Впрочем, у него на родине, в Англии, вероятно, заведен точно такой же порядок, и почему ты решил, что он не умеет читать ни по-французски, ни по-итальянски, что оп не такой же, как ты, обычный пассажир этой трассы, — может быть даже, в отличие от тебя, он привык ездить именно этим поездом, да и с чего ты взял, что оп англичанин, этот человек, о котором ты сейчас можешь с полным правом сказать только одно — что он похож на англичанина, что цвет его лица, одежда и багаж выдают англичанина, — человек, который еще не вымолвил ни единого слова и сейчас тщетно пытается закрыть за собой дверь.
Поезд остановился, и все пассажиры одновременно вскинули головы, оторвавшись от чтения, застигнутые врасплох наступившим вдруг покоем и тишиной.
Ты видишь, как этот человек, вышедший в проход и сейчас стоящий к тебе спиной, опускает стекло и высовывается наружу, чтобы взглянуть на станцию, словно здесь можно что-нибудь увидеть, кроме железной, покрытой белой эмалью таблицы с ржавчиной вокруг болта, прикрепляющего ее к столбу, — таблицы, на которой красными буквами выведено название «Ларош-Миженн», — да серого неба, прочерченного черными линиями проводов, черной земли, исполосованной блестящими рельсами, да деревянных вагонов и низеньких, стареньких домишек.
Струя прохладного воздуха врывается в купе, из репродуктора доносятся хриплые невнятные звуки, которые под конец составляют нечто похожее на слова: «Поезд следует до Дижона без остановок».
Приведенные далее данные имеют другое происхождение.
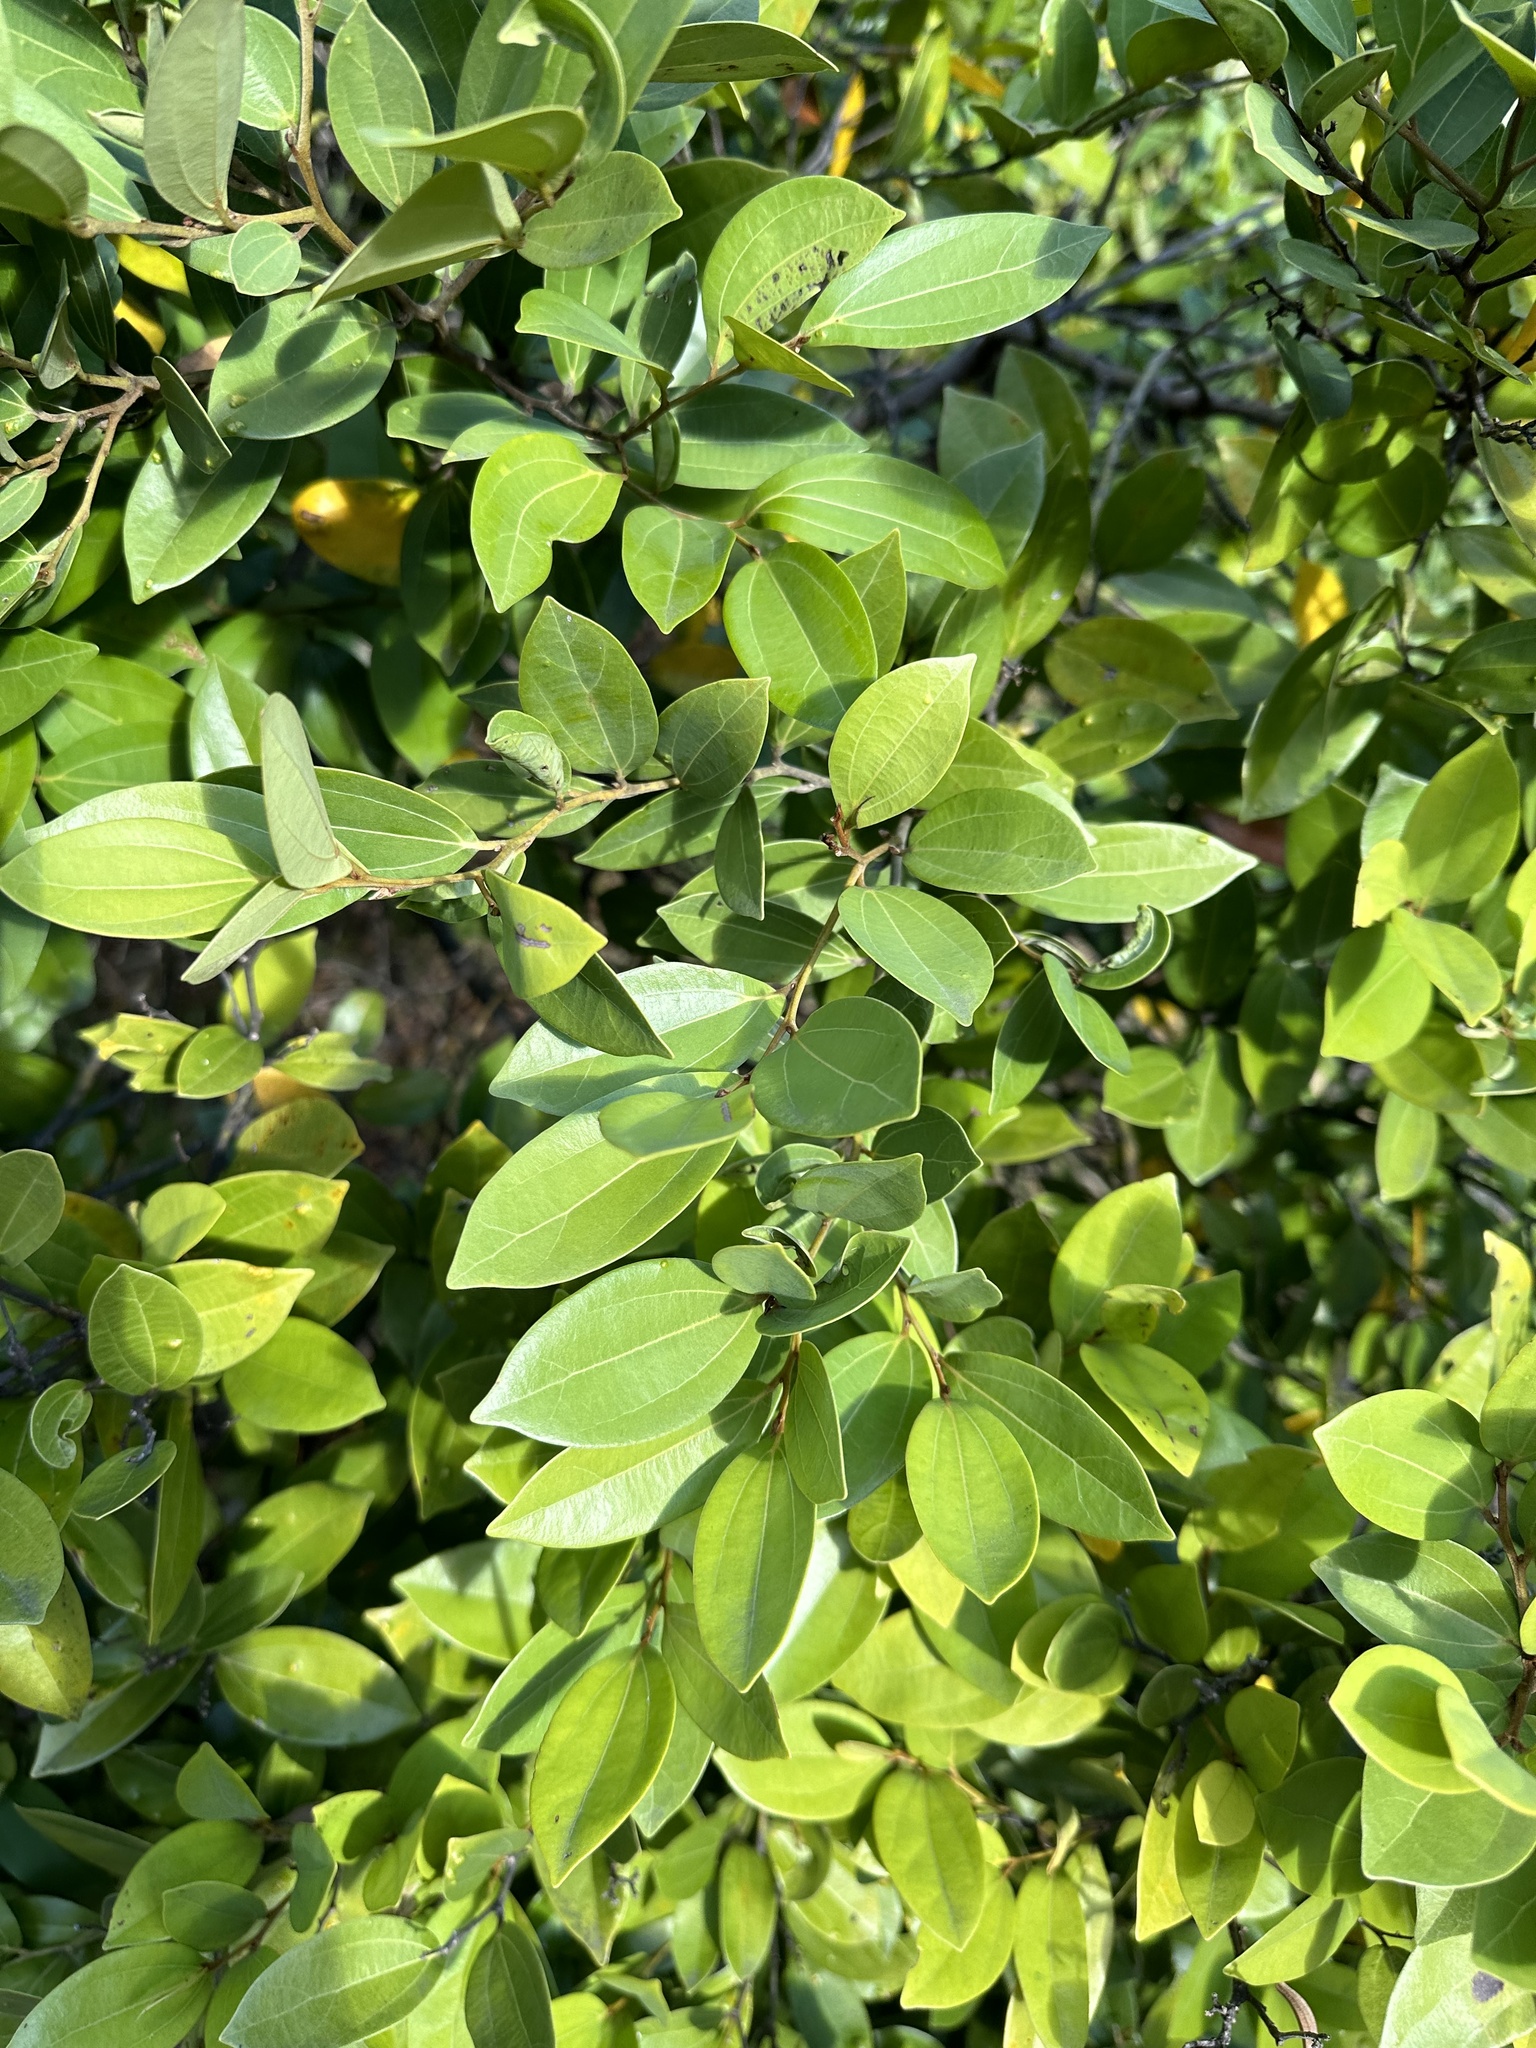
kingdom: Plantae
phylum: Tracheophyta
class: Magnoliopsida
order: Laurales
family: Lauraceae
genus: Cryptocarya
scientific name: Cryptocarya triplinervis
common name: Three-vein cryptocarya
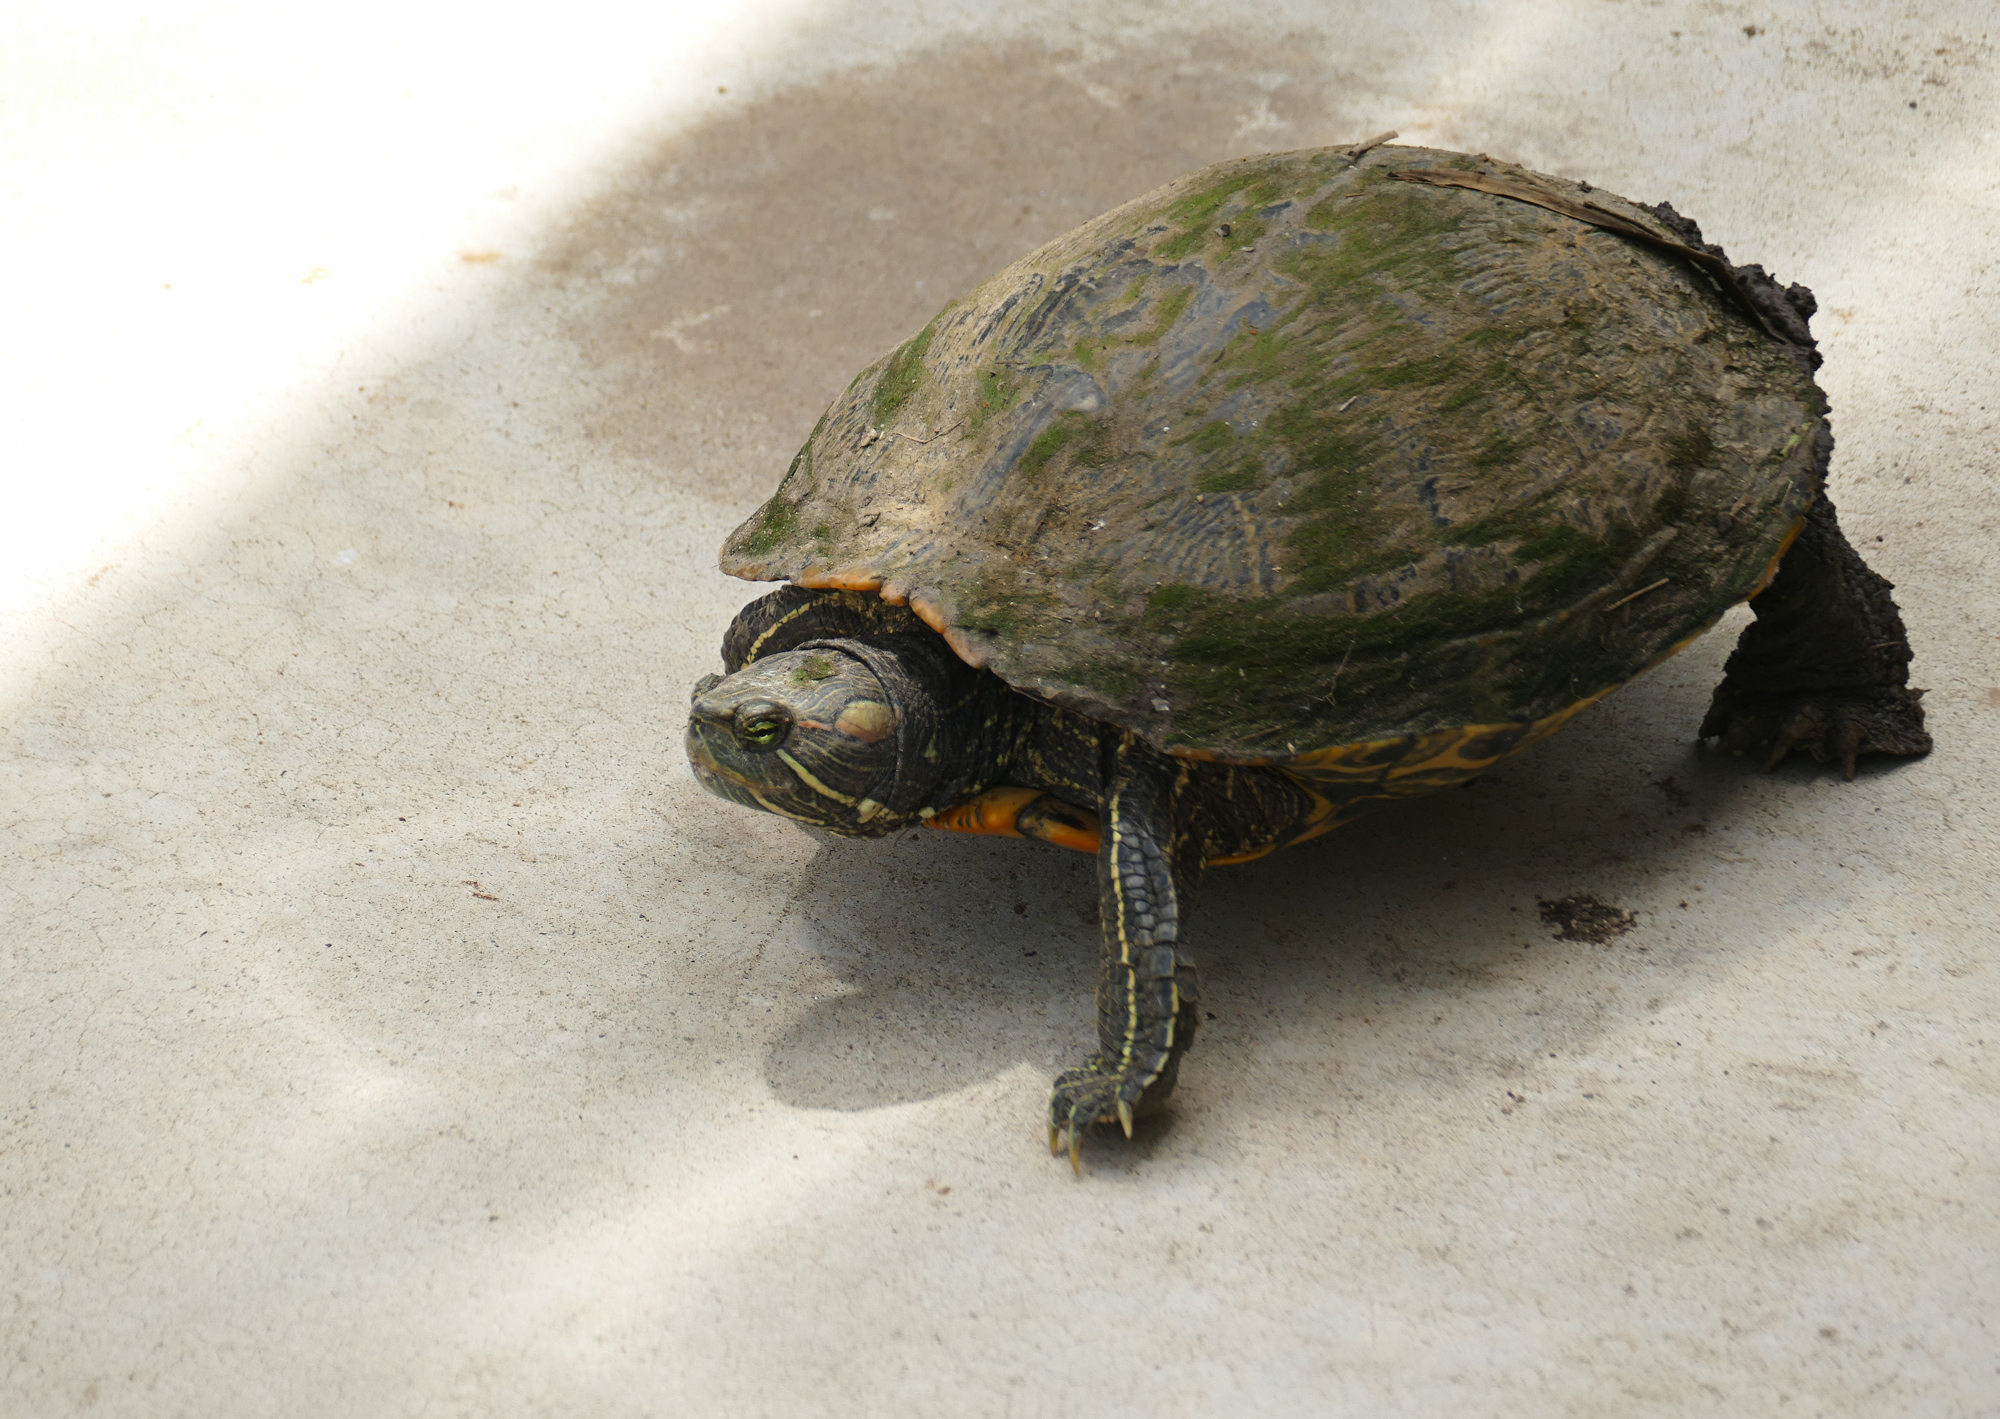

Слева от тебя священник постукивает ногтями по черному кожаному переплету своего требника; пассажир, которого ты про себя называешь преподавателем, сняв очки, протирает круглые стекла замшевой тряпочкой; сосед, которого ты прозвал коммивояжером, снова занялся своим кроссвордом; а в проходе тот, кого ты прозвал англичанином, достает из кармана плаща пачку сигарет «Черчмен» и, вынув из нее последнюю сигарету, выбрасывает коробку на рельсы, затем, медленно подняв оконное стекло, оборачивается к тебе, чиркает спичкой, закуривает, достает из кармана своего клетчатого пиджака газету «Манчестер гардиан», пробегает глазами несколько строк, затем, сложив газету, поворачивается и уходит, скрывшись из виду.